• _Work to complete_:
Reproduce, from the lines below, exactly the stretch that begins at the line containing "thumb cmc: (357, 387)" and ends at the line containing "middle dip: (582, 491)", both included.

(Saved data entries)
⁂

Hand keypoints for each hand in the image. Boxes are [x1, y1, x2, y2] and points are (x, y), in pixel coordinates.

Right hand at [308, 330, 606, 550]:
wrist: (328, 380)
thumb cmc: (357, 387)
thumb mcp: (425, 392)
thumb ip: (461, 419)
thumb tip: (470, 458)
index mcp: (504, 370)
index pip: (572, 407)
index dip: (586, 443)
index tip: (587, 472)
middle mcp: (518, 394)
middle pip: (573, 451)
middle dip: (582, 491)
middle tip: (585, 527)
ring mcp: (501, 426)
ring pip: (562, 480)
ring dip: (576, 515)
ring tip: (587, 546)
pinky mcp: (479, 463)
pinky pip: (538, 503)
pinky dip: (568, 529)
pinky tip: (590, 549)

⁂

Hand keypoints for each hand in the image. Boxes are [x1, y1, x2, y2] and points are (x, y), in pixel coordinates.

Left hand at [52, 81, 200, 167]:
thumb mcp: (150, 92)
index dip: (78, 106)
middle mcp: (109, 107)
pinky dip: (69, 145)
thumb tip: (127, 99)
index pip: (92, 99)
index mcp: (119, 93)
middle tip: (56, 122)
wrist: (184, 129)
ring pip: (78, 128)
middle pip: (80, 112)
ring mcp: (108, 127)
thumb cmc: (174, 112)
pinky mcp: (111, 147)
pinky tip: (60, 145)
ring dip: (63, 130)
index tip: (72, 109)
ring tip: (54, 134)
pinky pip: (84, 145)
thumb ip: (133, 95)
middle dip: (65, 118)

⁂

• _Task solution_:
thumb cmc: (357, 387)
thumb mcp: (425, 392)
thumb ip: (461, 419)
thumb tip: (470, 458)
index mcp: (504, 370)
index pip: (572, 407)
index dip: (586, 443)
index tip: (587, 472)
middle mcp: (518, 394)
middle pip: (573, 451)
middle dip: (582, 491)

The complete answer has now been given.